Since the beginning of my time in ordained ministry, I have sought the guidance of wise people for serving out my call. I took to heart the words of caution from my first bishop, Peter Rogness, in the Greater Milwaukee Synod (GMS). He said that pastors who isolated themselves tended to find themselves in the most trouble. He knew this common denominator well--when Melanie and I arrived in the GMS in 1998, the Synod had experienced several changes in the clergy roster due to sexual misconduct, including my first call congregation, Our Savior's Evangelical Lutheran Church in Hartland. Over the years I have seen the consequences of pastors who isolate themselves. The results are not pretty.
Isolation is a more tricky concept in this age of social networking via the Internet. Pastors can have contact with all kinds of people, yet they can strictly manage their contact, as social networking in this manner doesn't relay communication like body language. It's much easier to retreat when one is uncomfortable with the subject matter. Good networking in this day and age for pastors involves multiple levels of contact outside relationships with people in the congregation: basic friendships, collegial relationships, mentoring relationships, spiritual growth relationships, educational relationships and coaching relationships. These relationships need to be spread across various venues. Some of these levels of relationships can overlap, but in essence, I find that I truly break out of an isolation mode when I am surrounded by people who ask me good questions that cause me to reflect on my life and challenge me to act in a way that is pleasing to God (I know that this is not the basis for my relationship with God--it is my response). My wife is really good at this--as it should be--but I also have a cadre of folks who take on this role of offering me good, reflective questions in one form or another. They are certain family members, friends, colleagues, church officials and mentors. Sometimes I contact them out of my own will, other times, they check in with me. Congregation members can sometimes fill this role, but a pastor who only seeks counsel from congregation members has a shallow pool of relationships (this is probably another blog post) and can still be considered isolated.
Yesterday I met online and over the phone with someone I call a coach--though some might call him a consultant. It's been a few years since I hired a coach, but I realized I had a new set of life conditions, working and cultural conditions that called into question my ability to interpret my surroundings. I desire to follow a path faithful to my calling and God's mission in the congregation and community. He asked me questions I had not considered related to the health of the congregation, plans related to the transition, and my own thought processes related to the health and transition at First Lutheran Community Church. This wasn't a synod staff member thinking about lining up candidates for a call process or being concerned about mission support to the Southwestern Washington Synod (these are important points, but not necessarily relevant to my ministry practices). Since I live with a synod staff person, and worked with synod staff in the past, I know it is rare that someone on a staff has a blog of 60 minutes to regularly devote to asking me critical questions about what I am observing and doing in ministry. They have other pressing responsibilities. The session I had with my coach was valuable on many levels. He had great questions and also met with me on gotomeeting.com, pointing me toward wonderful resources that will help me now and in the future.

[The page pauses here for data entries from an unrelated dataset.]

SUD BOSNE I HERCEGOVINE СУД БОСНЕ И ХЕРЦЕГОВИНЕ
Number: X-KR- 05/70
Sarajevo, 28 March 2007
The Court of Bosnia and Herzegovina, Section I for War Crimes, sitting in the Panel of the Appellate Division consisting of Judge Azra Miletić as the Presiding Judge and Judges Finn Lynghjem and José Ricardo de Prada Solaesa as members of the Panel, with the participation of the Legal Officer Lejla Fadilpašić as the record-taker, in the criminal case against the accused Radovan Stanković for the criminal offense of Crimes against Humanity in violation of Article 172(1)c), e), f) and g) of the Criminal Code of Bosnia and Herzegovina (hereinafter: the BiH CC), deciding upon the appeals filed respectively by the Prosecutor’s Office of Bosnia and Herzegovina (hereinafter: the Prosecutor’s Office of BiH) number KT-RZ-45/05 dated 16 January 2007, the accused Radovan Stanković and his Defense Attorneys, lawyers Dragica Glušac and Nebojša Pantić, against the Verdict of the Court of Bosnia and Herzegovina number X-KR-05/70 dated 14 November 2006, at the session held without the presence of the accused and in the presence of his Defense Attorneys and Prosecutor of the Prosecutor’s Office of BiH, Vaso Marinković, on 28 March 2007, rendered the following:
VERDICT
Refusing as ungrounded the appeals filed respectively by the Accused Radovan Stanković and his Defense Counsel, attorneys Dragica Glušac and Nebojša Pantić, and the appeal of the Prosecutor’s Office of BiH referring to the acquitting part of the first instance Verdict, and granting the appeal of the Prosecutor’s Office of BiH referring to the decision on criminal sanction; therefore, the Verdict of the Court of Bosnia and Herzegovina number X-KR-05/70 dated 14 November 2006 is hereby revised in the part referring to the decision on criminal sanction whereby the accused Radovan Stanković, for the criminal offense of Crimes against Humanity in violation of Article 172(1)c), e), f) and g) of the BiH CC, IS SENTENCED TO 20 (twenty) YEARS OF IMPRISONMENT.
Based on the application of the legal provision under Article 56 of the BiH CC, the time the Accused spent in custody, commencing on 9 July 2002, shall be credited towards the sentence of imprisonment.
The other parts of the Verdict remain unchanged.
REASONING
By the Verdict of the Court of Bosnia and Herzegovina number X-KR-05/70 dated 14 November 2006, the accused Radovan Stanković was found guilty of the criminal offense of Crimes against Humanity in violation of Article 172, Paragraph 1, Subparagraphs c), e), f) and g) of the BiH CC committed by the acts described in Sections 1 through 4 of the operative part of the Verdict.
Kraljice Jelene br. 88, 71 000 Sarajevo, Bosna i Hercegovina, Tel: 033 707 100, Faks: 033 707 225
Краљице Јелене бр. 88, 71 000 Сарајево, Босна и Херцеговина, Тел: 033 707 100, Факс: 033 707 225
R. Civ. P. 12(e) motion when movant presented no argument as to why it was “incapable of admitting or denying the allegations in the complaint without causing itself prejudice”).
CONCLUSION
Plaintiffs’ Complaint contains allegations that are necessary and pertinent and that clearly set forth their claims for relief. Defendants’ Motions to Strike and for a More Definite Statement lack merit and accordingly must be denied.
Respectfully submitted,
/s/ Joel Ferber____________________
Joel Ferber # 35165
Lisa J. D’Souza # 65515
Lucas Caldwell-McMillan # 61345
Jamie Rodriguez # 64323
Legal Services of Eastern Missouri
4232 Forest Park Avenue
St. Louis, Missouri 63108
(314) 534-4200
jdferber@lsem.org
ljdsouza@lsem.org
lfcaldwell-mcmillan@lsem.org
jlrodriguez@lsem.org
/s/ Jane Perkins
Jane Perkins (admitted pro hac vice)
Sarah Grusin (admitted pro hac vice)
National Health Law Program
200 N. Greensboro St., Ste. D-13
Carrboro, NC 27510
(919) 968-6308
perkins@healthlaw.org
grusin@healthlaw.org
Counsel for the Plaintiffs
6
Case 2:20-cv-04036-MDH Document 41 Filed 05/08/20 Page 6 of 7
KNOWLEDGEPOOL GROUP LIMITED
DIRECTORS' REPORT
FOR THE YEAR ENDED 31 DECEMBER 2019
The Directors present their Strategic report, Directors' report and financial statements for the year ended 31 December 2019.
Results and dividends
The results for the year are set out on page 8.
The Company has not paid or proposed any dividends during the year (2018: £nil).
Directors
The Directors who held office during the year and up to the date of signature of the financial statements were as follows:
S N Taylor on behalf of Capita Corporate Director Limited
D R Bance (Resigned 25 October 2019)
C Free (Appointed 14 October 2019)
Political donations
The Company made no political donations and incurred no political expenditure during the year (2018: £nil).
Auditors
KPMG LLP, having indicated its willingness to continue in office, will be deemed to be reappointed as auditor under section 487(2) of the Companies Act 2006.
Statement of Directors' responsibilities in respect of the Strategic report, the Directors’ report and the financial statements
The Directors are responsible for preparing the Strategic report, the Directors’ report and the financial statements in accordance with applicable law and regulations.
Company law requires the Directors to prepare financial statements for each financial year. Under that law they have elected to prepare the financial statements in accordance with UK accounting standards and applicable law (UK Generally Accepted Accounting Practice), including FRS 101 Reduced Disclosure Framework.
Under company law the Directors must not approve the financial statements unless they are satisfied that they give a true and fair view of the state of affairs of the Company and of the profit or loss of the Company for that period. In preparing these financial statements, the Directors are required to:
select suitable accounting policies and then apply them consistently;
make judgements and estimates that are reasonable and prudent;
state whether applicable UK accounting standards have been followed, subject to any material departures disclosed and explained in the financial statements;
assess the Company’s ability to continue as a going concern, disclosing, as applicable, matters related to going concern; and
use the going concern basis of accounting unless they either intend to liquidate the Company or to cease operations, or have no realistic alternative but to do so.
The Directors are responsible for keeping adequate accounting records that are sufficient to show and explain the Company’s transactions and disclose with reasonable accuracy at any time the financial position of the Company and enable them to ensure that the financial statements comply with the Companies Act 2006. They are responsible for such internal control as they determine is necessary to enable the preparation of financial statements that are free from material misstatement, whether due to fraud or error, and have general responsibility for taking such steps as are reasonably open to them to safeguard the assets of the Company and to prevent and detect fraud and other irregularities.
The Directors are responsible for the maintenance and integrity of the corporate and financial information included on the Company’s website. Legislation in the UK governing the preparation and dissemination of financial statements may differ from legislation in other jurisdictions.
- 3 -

I didn't want to turn this blog post into a particular commercial for my coach (he works nationally, and sets up great web meetings), but if you are interested in a more detailed level about his work with congregations in transition, let me know and I will get you in touch with him. What I do want to emphasize for my colleagues in ministry and people in congregations that support pastors is to encourage them in developing their web of relationships, and to also consider coaching. What I also appreciate about a coach is that any idea of competitiveness that can occasionally come in collegial interactions is absent with a coach. It's well worth the investment of your time and resources--and an important piece in reflecting and acting faithfully in ministry practices.